NIST recommends that when users are trying to set a password you should reject those that are commonly used or compromised:
When processing requests to establish and change memorized secrets,
verifiers SHALL compare the prospective secrets against a list that
contains values known to be commonly-used, expected, or compromised.
But how do you know what are the compromised passwords? Luckily Troy Hunter put a lot of effort into building the "Have I Been Pwned (HIBP)" database with the SHA1 hashes of 501,636,842 passwords that have been compromised on the internet. Sweet.
This means that to prevent a user setting a compromised password like P@ssword
you can look it up on a public HIBP service such as this one and reject it.
If you are running a security sensitive service it is probably a bad idea to make a call to a public password hash lookup service. To get around that the public Pwned Password API at https://haveibeenpwned.com/API/v2#PwnedPasswords has you send the first 5 chars of the hash and they respond with all the matches. That might be slow or return a lot of data or be offline. So you might want to load the HIBP database into a private store such as MongoDB and check the SHA1 hash against that authorative store. You can then use a private secure API to your own MongoDB and just do an exact match SHA1 check which will be fast and since it is on your infrastructure you can ensure that it is made highly available.
There is another gist on this site for loading into Redis. Redis needs to fit in memory so would be expensive to run but that gist has a suggestion of how to hold the most used passwords in redis for fast checks before doing a slower check against all the hashs in mongo.
These instructions assume that you drive a mac but should be as straightforward on linux.
- Over 50Gi of disk (uncompressed the database is 33Gi then add to that the compressed 8Gi )
- Homebrew to install command line tools
brew install aria2
for thearia2c
bit torrent download clientbrew install p7zip
for the7za
tool to uncompress a the.txt.7z
file
- A mongo database with sufficent disk space.
Note that it took an hour to download the 8Gi torrent on my broadband.
The mongoimport command assumes that your mongod server is listing locally on the default port. If not you can pass commandline args to mongoimport below to connect to a remote server.
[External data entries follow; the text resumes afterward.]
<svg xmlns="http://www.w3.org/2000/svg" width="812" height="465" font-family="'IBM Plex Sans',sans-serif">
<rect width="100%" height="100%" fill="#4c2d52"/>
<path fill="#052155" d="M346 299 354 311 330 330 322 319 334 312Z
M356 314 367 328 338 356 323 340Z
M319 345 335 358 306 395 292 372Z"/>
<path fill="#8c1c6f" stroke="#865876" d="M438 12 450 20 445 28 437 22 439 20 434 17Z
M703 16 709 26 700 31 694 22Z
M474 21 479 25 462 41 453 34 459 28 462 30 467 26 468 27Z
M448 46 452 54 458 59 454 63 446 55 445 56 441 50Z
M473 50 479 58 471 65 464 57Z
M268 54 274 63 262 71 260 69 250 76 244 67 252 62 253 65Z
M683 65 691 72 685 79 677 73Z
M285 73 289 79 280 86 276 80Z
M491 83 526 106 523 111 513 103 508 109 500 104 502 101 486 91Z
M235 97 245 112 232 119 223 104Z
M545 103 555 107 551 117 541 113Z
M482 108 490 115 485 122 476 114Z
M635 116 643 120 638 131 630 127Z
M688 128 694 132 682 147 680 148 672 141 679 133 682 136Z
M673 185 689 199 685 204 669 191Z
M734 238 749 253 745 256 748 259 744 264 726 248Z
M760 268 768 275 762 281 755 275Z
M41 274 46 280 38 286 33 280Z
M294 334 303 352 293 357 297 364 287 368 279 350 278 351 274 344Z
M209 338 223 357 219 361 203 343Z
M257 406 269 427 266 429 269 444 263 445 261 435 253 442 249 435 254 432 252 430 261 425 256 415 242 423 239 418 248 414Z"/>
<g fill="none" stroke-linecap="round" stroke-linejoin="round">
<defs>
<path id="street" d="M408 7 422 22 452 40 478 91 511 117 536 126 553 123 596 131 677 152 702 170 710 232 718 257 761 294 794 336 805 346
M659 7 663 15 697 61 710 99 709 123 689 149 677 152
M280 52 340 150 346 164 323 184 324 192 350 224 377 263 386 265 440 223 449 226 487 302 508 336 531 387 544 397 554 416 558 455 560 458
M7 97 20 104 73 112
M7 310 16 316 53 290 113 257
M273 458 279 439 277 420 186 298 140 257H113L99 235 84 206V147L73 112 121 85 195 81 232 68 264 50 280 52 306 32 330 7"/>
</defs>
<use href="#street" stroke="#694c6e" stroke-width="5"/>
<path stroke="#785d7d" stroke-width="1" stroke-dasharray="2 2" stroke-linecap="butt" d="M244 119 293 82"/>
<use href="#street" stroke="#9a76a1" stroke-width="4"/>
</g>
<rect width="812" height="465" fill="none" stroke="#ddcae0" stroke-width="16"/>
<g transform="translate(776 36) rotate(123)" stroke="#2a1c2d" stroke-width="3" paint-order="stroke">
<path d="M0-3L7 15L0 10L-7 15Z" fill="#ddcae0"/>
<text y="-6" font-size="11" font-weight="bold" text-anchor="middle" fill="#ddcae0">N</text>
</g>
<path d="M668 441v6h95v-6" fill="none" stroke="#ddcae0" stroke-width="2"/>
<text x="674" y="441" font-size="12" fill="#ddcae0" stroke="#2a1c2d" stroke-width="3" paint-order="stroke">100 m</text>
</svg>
aria2c https://downloads.pwnedpasswords.com/passwords/pwned-passwords-2.0.txt.7z.torrent
7za x -so pwned-passwords-2.0.txt.7z | sed 's/:/,/g' | mongoimport --fields "_id.binary(base64),c.int32()" --columnsHaveTypes --db hibp --collection pwndpsswds --type csv
If you login and query the collection it looks something like:
> db.pwndpsswds.find()
{ "_id" : BinData(0,"5BAA61E4C9B93F3F0682250B6CF8331B7EE68FD8"), "c" : 3303003 }
{ "_id" : BinData(0,"3D4F2BF07DC1BE38B20CD6E46949A1071F9D0E3D"), "c" : 2900049 }
{ "_id" : BinData(0,"7C222FB2927D828AF22F592134E8932480637C0D"), "c" : 2680521 }
{ "_id" : BinData(0,"6367C48DD193D56EA7B0BAAD25B19455E529F5EE"), "c" : 2670319 }
{ "_id" : BinData(0,"E38AD214943DAAD1D64C102FAEC29DE4AFE9DA3D"), "c" : 2310111 }
Where the primary key _id
is stored as a binary byte format to reduce the storage size compared to storing a string. That means that to query by the pk you need to do a little bit of work to conver the string base64 SHA1 into a BinData type. You should test your query solution against known passwords such as P@ssword
so that you don't get false negatives.